I read all about pros and cons of RMSE vs. other absolute errors namely mean absolute error (MAE). See the the following references:
- MAE and RMSE — Which Metric is Better?
- What's the bottom line? How to compare models
- Or this nice blogpost, or this question in stats.stackexchange containing interesting responses, and this one in datascience.stackexchange
Still I can not get my head around something about RMSE:
Scenario: Let's say we have a regressor for predicting house prices with a MAE of 20.5\$ and a RMSE of 24.5\$. Based on MAE, I can certainly interpret that the average difference between the predicted and the actual price is 20.5\$. How can I interpret RMSE? Can we still safely say the predicted and the actual price are off by 24.5\$ at the same time base on RMSE (upper-bound of prediction error)?
In the first medium post, it says:
RMSE does not describe average error alone and has other implications that are more difficult to tease out and understand.

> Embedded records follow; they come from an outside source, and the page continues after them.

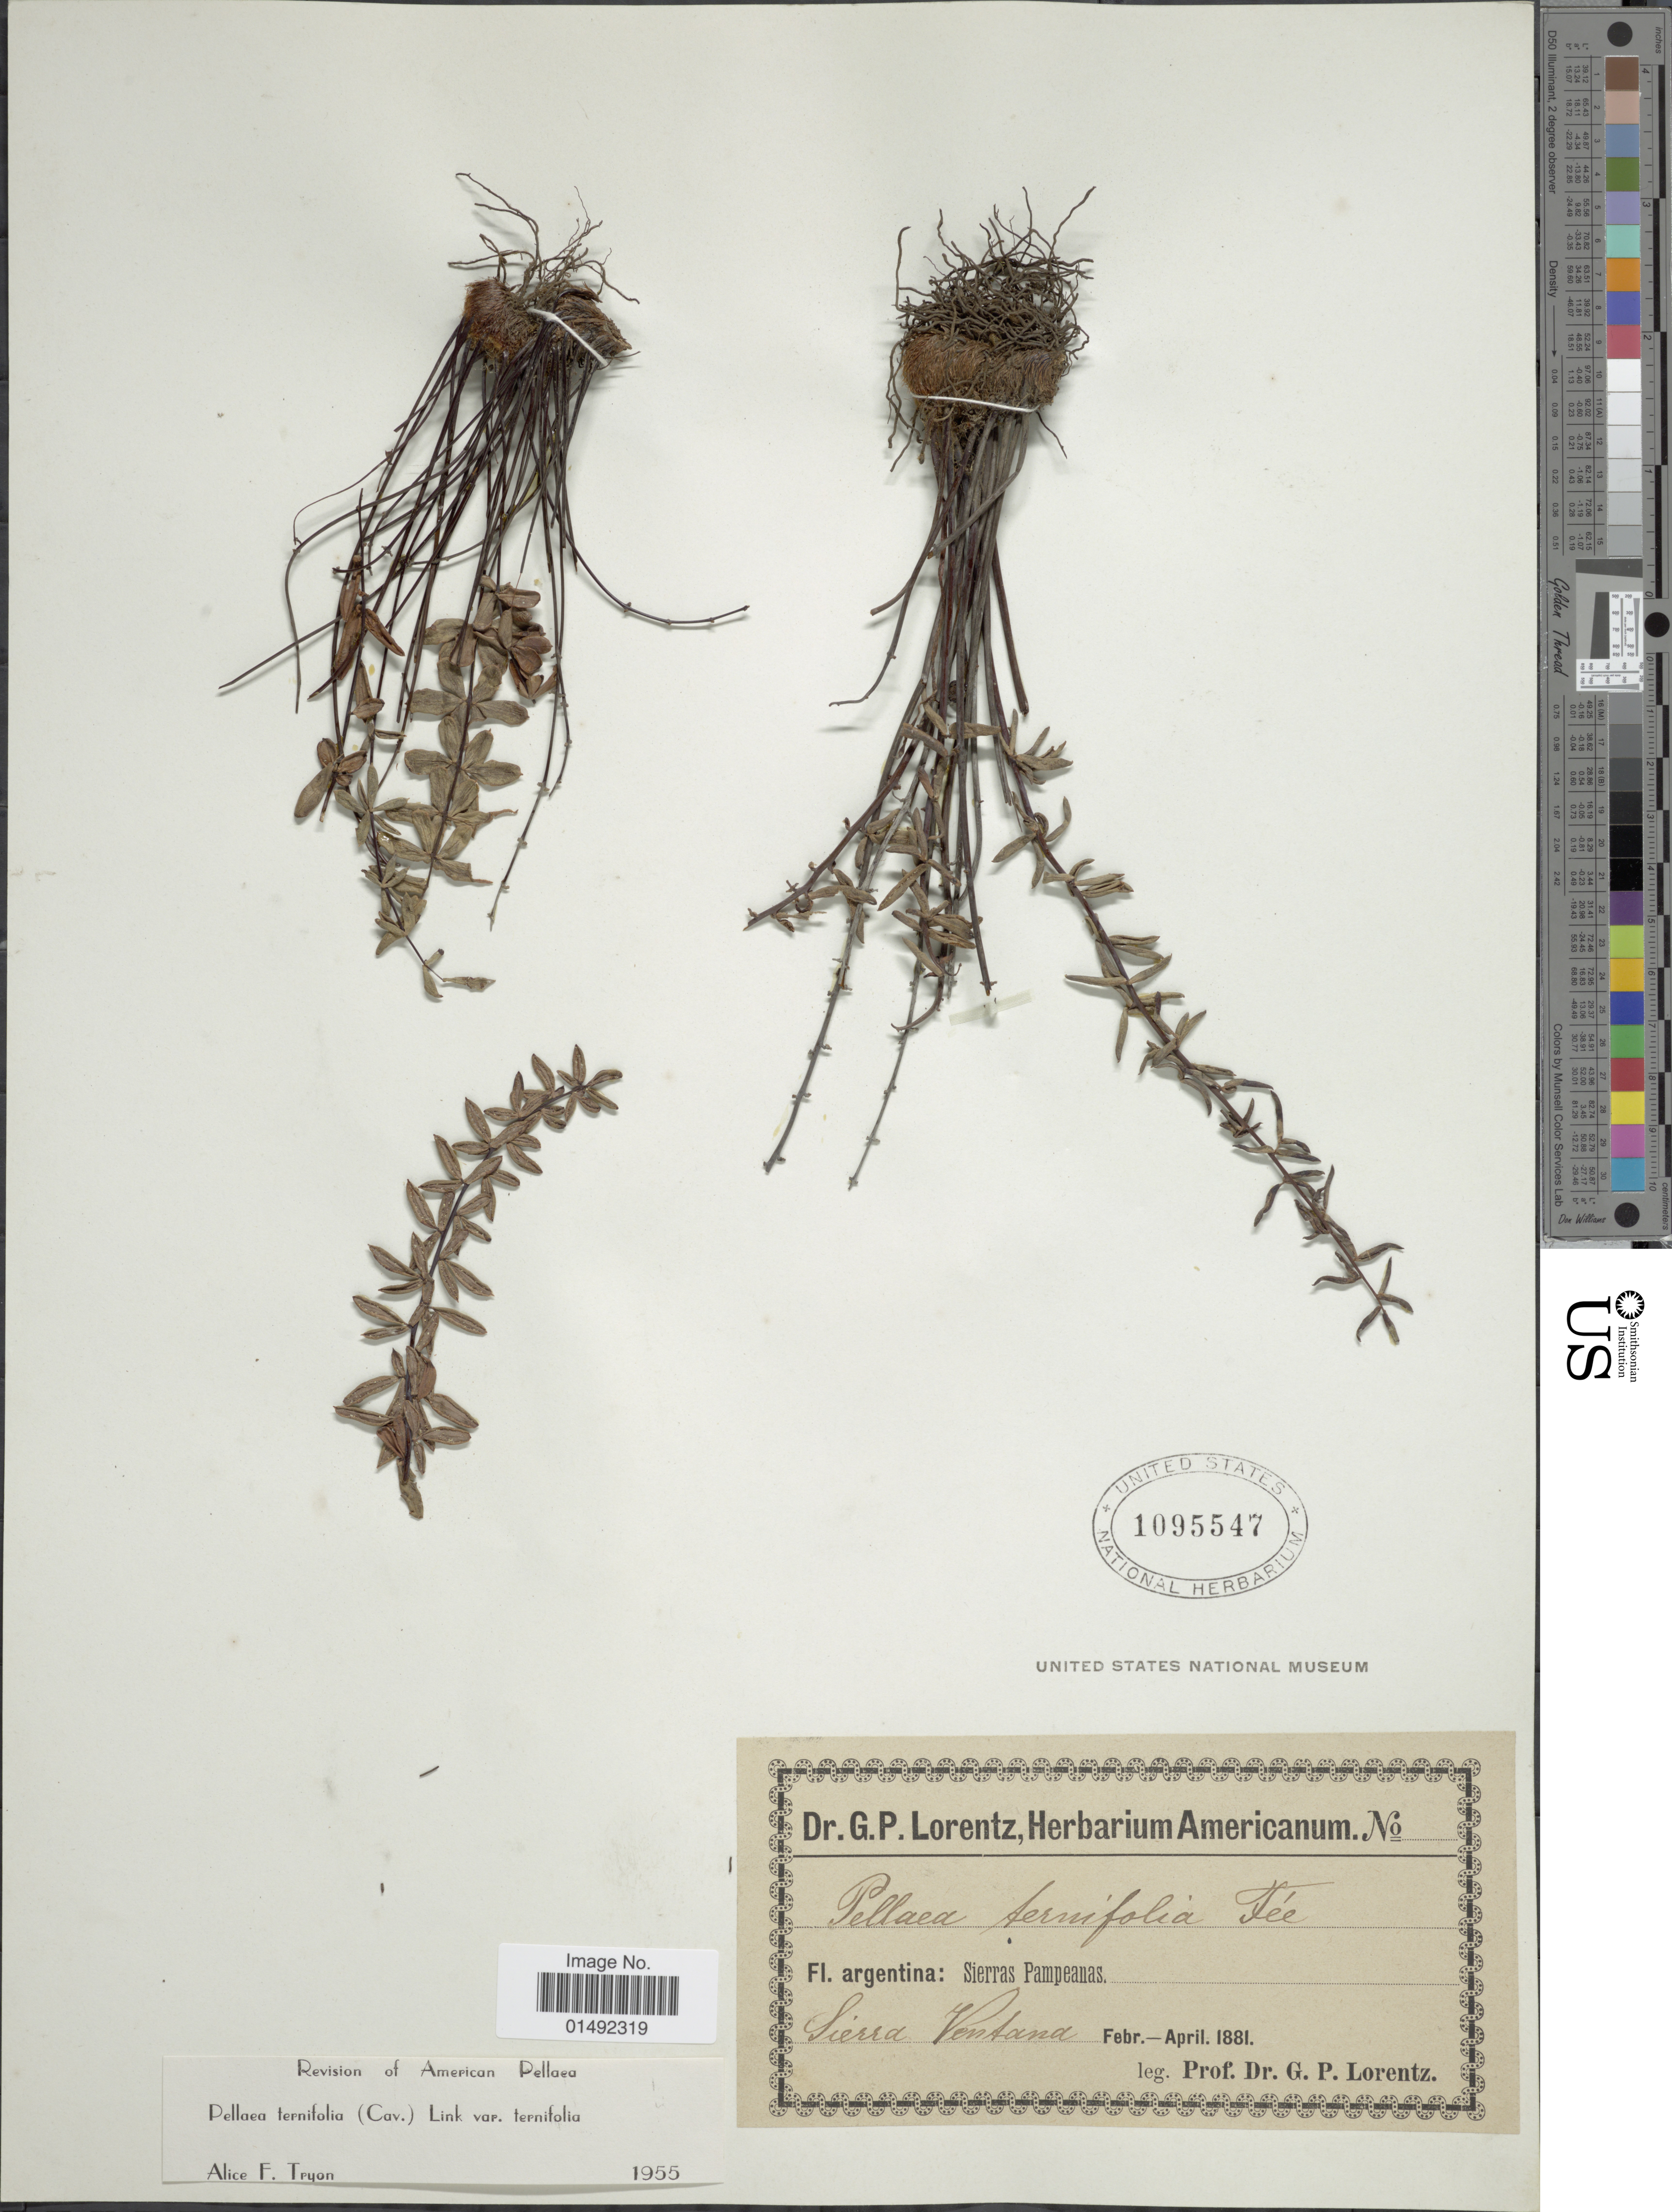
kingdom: Plantae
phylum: Tracheophyta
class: Polypodiopsida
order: Polypodiales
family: Pteridaceae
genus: Pellaea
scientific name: Pellaea ternifolia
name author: (Cav.) Link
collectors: P. G. Lorentz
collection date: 1881-02/1881-04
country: Argentina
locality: Sierra Pampeanas, Sierra Ventana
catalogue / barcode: US 1095547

It confuses me a little. And I could not find any reliable reference to also clearly state that one can safely interpret RSME as one does MAE. Is RMSE is simply a only mathematically more convenient for optimization etc., and we are better off with MAE for the interpretation?
Any detailed explanation is highly appreciated.
The second part of your answer, the post you introduced, are useful facts about RMSE, but I was fully aware of those and in fact the post was in my references already (the stats.stackexchange in the third bullet point).